**EXERCISE INPUT:**
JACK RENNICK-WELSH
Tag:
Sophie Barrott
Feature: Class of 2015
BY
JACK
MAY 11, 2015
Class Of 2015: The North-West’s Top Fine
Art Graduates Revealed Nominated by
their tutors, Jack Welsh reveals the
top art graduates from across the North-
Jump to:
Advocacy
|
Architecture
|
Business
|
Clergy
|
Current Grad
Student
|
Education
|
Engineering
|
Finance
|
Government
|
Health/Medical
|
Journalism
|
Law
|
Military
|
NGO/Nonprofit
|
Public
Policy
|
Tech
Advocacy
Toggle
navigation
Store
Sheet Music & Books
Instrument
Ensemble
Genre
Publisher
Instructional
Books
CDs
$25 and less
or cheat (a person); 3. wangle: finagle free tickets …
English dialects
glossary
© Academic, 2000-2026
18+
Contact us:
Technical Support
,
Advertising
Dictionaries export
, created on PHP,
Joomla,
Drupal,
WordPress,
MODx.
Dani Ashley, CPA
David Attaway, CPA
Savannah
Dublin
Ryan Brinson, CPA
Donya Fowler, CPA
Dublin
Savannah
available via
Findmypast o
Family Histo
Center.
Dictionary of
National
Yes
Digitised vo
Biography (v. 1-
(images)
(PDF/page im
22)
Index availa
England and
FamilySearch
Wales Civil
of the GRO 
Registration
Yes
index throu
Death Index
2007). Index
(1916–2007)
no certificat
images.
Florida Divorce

**WHAT IS REQUIRED:** An exact repeat of the lines from the one containing "Instructional" through the final line above, both included, is the whole answer.

**RESULT OF THIS EXERCISE:**
Instructional
Books
CDs
$25 and less
or cheat (a person); 3. wangle: finagle free tickets …
English dialects
glossary
© Academic, 2000-2026
18+
Contact us:
Technical Support
,
Advertising
Dictionaries export
, created on PHP,
Joomla,
Drupal,
WordPress,
MODx.
Dani Ashley, CPA
David Attaway, CPA
Savannah
Dublin
Ryan Brinson, CPA
Donya Fowler, CPA
Dublin
Savannah
available via
Findmypast o
Family Histo
Center.
Dictionary of
National
Yes
Digitised vo
Biography (v. 1-
(images)
(PDF/page im
22)
Index availa
England and
FamilySearch
Wales Civil
of the GRO 
Registration
Yes
index throu
Death Index
2007). Index
(1916–2007)
no certificat
images.
Florida Divorce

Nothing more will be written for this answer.